網頁文字:
********

# 6. Learning to Classify Text

## Part 1.   Supervised Classification
### Classification(分類)是對input來給予正確的類別標籤
### 在基本的分類項目中，每個input都是獨立的，標籤也事先定義

###  稱為『Supervised』的分類器是建立在訓練文集中對每個input標上正確的類別的方法

![Imgur](https://i.imgur.com/SO0thhn.png)

## 1.1   Gender Identification
### 建立分類器來根據姓名的最後一個字母來判斷性別

In [62]:
#從nltk的文集中載入分別有男生姓名和女生姓名的文件
from nltk.corpus import names
import random
import nltk

#從男生姓名或女生姓名的txt檔抓出來的名字產生出一組tuple
labeled_names = ([(name, 'male') for name in names.words('male.txt')] +[(name, 'female') for name in names.words('female.txt')])

#隨機打亂順序，不然都是排好的
random.shuffle(labeled_names)

#回傳參數最後一個字元
def gender_features(word):
    return {'last_letter': word[-1]}

#featuresets包含tuple，分別是姓名的最後一個字元和性別
featuresets = [(gender_features(n), gender) for (n, gender) in labeled_names]

#將featuresets前後500個data分別存成訓練集和測試集
train_set, test_set = featuresets[500:], featuresets[:500]

#將訓練集使用函式NaiveBayesClassifer來產生一個新的NaiveBayes分類器
classifier = nltk.NaiveBayesClassifier.train(train_set)

In [35]:
#測試分類器
classifier.classify(gender_features('Neo'))

'male'

In [33]:
classifier.classify(gender_features('Trinity'))

'female'

In [63]:
#訓練資料是隨機的，準確度會不一樣
print(nltk.classify.accuracy(classifier, test_set))

0.774


In [37]:
#找出最有資訊的特徵
classifier.show_most_informative_features(5)

********

資料清單:
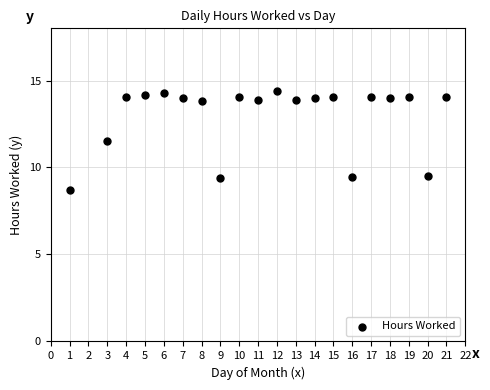

What is the range of Y values (max minus min)?

5.7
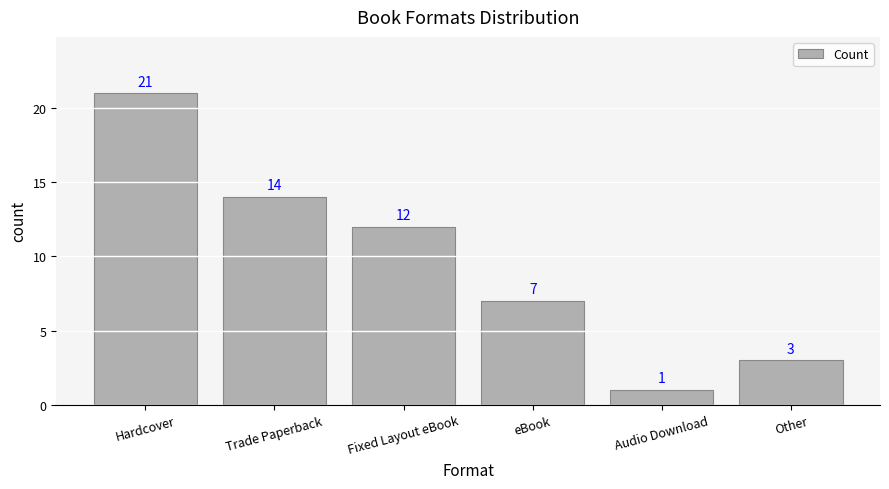

Where is the data nearest to the value 11?

Fixed Layout eBook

********

練習說明: 請從這篇談文字分類的網頁文字停下之處接著往下寫。 清單中的資料出自另一個來源。

題目解答:
Most Informative Features
             last_letter = 'a'            female : male   =     36.5 : 1.0
             last_letter = 'k'              male : female =     30.5 : 1.0
             last_letter = 'f'              male : female =     17.4 : 1.0
             last_letter = 'v'              male : female =     10.6 : 1.0
             last_letter = 'p'              male : female =     10.6 : 1.0


### 當使用List儲存從龐大的文集所產生每個物件包含的特徵時，會佔用空間
### 所以我們可以使用函式nltk.classify.apply_features，可以回傳像List且包含物件和特徵的資料且不佔用空間

In [46]:
from nltk.classify import apply_features

train_set = apply_features(gender_features, labeled_names[500:])
test_set = apply_features(gender_features, labeled_names[:500])

## 1.2   Choosing The Right Features
### 為分類器選擇好的特點，可以讓準確度更高

In [144]:
def gender_features2(name):
    features = {}
    features["first_letter"] = name[0].lower()
    features["last_letter"] = name[-1].lower()
    for letter in 'abcdefghijklmnopqrstuvwxyz':
        features["count({})".format(letter)] = name.lower().count(letter)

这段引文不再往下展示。